» Task item: From the listing below, reproduce word for word the part that opens with the line containing "lar in Bali" and closes with the line containing "Canadian Dollar"; reproduce nothing else.

» Records:
*** Block opens ***

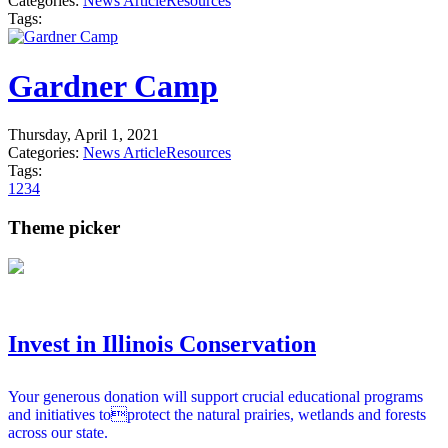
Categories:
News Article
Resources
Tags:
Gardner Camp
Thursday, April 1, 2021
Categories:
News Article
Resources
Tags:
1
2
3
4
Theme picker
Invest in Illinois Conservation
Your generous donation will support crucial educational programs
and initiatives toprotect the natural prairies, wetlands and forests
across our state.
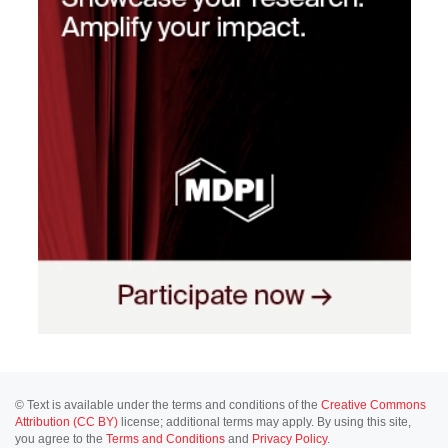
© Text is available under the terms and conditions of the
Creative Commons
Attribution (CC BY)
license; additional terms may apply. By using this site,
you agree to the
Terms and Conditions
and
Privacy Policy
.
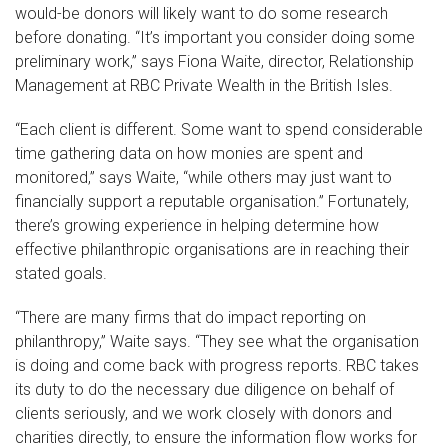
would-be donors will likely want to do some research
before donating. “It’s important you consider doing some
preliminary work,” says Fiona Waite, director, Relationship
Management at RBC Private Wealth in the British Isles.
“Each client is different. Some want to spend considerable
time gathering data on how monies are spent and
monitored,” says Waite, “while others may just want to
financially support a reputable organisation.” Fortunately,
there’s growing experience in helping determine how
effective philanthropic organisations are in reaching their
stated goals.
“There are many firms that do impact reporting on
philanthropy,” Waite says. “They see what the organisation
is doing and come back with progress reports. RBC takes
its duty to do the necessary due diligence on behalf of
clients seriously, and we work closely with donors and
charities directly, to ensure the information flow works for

*** Block closes ***
*** Block opens ***

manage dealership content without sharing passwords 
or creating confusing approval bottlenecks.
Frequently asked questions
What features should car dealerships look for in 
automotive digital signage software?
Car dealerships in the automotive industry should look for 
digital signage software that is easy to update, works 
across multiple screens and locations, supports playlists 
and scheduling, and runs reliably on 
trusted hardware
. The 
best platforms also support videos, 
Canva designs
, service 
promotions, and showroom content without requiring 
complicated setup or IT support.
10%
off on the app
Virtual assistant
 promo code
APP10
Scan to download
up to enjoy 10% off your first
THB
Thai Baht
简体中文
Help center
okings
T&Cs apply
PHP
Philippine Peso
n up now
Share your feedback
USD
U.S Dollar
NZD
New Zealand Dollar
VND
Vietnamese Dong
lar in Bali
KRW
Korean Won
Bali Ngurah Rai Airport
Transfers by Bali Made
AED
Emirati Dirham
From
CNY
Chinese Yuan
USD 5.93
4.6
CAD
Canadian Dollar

*** Block closes ***
*** Block opens ***

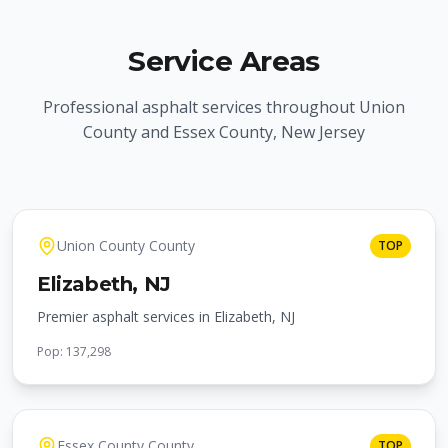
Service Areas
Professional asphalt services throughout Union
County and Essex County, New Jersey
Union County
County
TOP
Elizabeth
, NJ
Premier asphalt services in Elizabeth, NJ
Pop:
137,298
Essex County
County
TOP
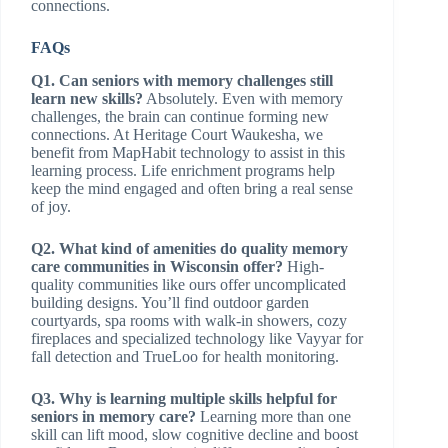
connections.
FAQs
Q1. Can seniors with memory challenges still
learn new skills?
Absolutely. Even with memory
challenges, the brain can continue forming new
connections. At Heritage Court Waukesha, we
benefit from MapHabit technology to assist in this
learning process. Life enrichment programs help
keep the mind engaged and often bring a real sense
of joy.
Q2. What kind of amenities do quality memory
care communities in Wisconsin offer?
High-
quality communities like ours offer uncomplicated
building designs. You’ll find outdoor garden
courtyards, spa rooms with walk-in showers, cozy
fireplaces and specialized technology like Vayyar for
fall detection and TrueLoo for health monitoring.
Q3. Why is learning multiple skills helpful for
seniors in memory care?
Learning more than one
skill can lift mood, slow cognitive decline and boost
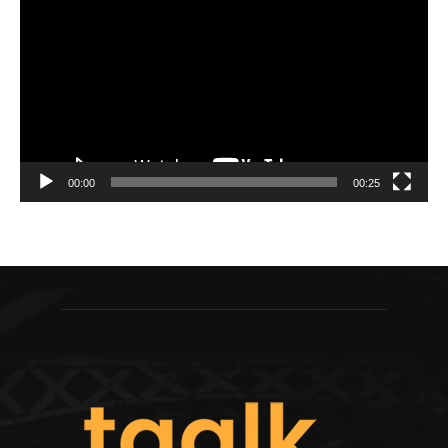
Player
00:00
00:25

*** Block closes ***

» Your solution:
lar in Bali
KRW
Korean Won
Bali Ngurah Rai Airport
Transfers by Bali Made
AED
Emirati Dirham
From
CNY
Chinese Yuan
USD 5.93
4.6
CAD
Canadian Dollar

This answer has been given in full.